Same idea behind masks and modifiers and the like. Most modern creation tools try to give ample opportunity for non-destructive modification to simpler, immutable primitive layers.
When saving, it simply should say "Exporting pic.jpg".
We don't want to take away choices - we just want to add more options for people's workflows.
From a user perspective I wouldn't like it, if I were to crop something and the data would be still there afterwards. That would be a data leak waiting to happen.
What percentage of users sends around raw project files from which they've cropped out sensitive data to users who shouldn't see that data, vs. what percentage of users ever wants to adjust the crop after applying other filters? The latter is basically everyone, the earlier I'm guessing at most 1%?
going by your text editor analogy, we are arguing against implementing undo/redo as a "non-destructive delete", based on adding backspace control characters within the text file. I want infinitw undo/redo, but i also want that when I delete a character it is really gone, not hidden!
Half the developers I know still don't use LSP (and they're not necessarily older devs), and even the full-time developers in my circle resist their bosses forcing Copilot or Claude down their throats and use in fact 0 AI. Living in France, i don't know a single developer using AI tools, except for drive-by pull-request submitters i have never met.
I understand the world is nuanced and there are different dynamics at play, and my circles are not statistically representative of the world at large. Likewise, please don't assume this literally world-eating fad (AI) is what "most of us" are doing just because that's all the cool kids talk about.
It would be a true shame if every useful feature was left out due to 1% of use cases becoming slightly different.
Your IDE either uses an LSP or has its own baked-in proprietary version of a LSP. Nobody, and I mean nobody, working on real projects is "raw dawgin" a text file.
Most modern IDE's support smart auto-complete, a form of AI assistance, and most people use that at a minimum. Further, most IDE's do support advanced AI assisted auto-complete via copilot, codex, Claude or a plethora of other options - and many (or most) use them to save time writing and refactoring predictable, repetitive portions of their code.
Not doing so is like forgoing wheels on your car because technically you can just slide it upon the ground.
The only people I've seen in the situation you've described are students at university learning their first language...
I write code exclusively in vim. Unless you want to pretend that ctags is a proprietary version of an LSP, I'm not using an LSP either. I work at a global tech company, and the codebase I work on powers the datacenter networks of most hyperscalers. So, very much a real project. And I'm not an outlier, probably half the engineers at my company are just raw dawgin it with either vim or emacs.

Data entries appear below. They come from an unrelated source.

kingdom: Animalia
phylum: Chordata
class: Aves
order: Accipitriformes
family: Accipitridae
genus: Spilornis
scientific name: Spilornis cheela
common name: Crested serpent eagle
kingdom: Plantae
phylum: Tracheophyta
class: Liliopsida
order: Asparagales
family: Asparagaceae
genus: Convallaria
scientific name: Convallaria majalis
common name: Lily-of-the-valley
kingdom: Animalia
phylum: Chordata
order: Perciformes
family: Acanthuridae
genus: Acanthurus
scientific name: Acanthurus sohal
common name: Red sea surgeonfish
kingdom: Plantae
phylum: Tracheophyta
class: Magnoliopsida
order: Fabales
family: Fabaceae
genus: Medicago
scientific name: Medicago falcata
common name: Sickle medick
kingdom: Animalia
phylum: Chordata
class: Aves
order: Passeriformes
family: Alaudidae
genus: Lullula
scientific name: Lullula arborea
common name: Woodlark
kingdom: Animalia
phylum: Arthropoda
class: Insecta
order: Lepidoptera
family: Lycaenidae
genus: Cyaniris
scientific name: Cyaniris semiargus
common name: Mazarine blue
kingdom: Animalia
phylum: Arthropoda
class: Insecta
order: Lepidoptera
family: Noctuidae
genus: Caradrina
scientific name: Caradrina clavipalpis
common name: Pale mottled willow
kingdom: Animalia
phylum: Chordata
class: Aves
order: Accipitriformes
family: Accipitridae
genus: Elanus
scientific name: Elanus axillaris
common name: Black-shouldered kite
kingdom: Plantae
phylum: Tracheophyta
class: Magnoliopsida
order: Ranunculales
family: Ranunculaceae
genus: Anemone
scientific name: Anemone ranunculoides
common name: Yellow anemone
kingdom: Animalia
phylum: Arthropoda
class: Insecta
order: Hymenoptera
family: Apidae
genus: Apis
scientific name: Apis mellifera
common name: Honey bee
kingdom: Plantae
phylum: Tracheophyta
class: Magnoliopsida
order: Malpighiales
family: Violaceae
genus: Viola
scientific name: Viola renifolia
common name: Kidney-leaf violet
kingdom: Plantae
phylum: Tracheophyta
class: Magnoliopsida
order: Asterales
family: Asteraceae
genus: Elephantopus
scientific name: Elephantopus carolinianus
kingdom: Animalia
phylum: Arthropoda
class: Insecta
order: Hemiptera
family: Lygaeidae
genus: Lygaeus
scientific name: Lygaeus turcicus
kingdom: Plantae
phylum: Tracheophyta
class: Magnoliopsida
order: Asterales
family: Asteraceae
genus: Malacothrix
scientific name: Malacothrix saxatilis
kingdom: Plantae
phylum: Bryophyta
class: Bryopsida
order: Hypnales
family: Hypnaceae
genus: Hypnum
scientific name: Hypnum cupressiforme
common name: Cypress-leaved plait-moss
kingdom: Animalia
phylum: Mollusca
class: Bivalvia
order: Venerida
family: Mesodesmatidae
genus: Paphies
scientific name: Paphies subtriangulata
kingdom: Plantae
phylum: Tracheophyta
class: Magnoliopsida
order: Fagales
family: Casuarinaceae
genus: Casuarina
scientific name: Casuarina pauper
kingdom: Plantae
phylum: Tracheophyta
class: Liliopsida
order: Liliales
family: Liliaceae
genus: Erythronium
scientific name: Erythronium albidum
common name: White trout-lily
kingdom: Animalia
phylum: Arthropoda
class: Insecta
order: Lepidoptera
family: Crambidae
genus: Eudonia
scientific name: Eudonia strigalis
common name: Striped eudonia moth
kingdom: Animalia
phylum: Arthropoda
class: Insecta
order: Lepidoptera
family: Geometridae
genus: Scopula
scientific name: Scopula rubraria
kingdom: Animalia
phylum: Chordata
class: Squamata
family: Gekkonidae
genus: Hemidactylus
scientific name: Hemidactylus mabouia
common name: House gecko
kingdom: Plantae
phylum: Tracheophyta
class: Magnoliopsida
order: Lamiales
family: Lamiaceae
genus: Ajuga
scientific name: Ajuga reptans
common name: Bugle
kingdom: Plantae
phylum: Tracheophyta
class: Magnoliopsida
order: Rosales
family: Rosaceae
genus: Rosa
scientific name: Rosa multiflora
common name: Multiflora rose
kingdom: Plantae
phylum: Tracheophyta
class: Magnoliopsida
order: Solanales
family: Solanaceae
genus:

Using a text editor without LSP or some form of intellisense in 2026 is in the extreme minority. Pretending otherwise is either an attempted (and misguided) "flex" or just plain foolishness.
> probably half the engineers at my company are just raw dawgin it with either vim or emacs
Both vim and emacs support LSP and intellisense. You can even use copilot in both. Maybe you're just not aware...
Your ai-powered friends and colleagues are not statistically representative. The world is nuanced, everyone is unique, and we're not sociologists running a long study about what "most of us" are doing.
> forgoing wheels on your car
Now you're being silly. Not using AI to program is more akin to not having a rocket engine on your car. Would it go faster? Sure. Would it be safer? Definitely not. Do some people enjoy it? Sure. Does anyone not using it miss it? No.
It's also very different because there's a qualitative change between metal woodworking tools and a laser cutter. The latter requires electricity and massive investments.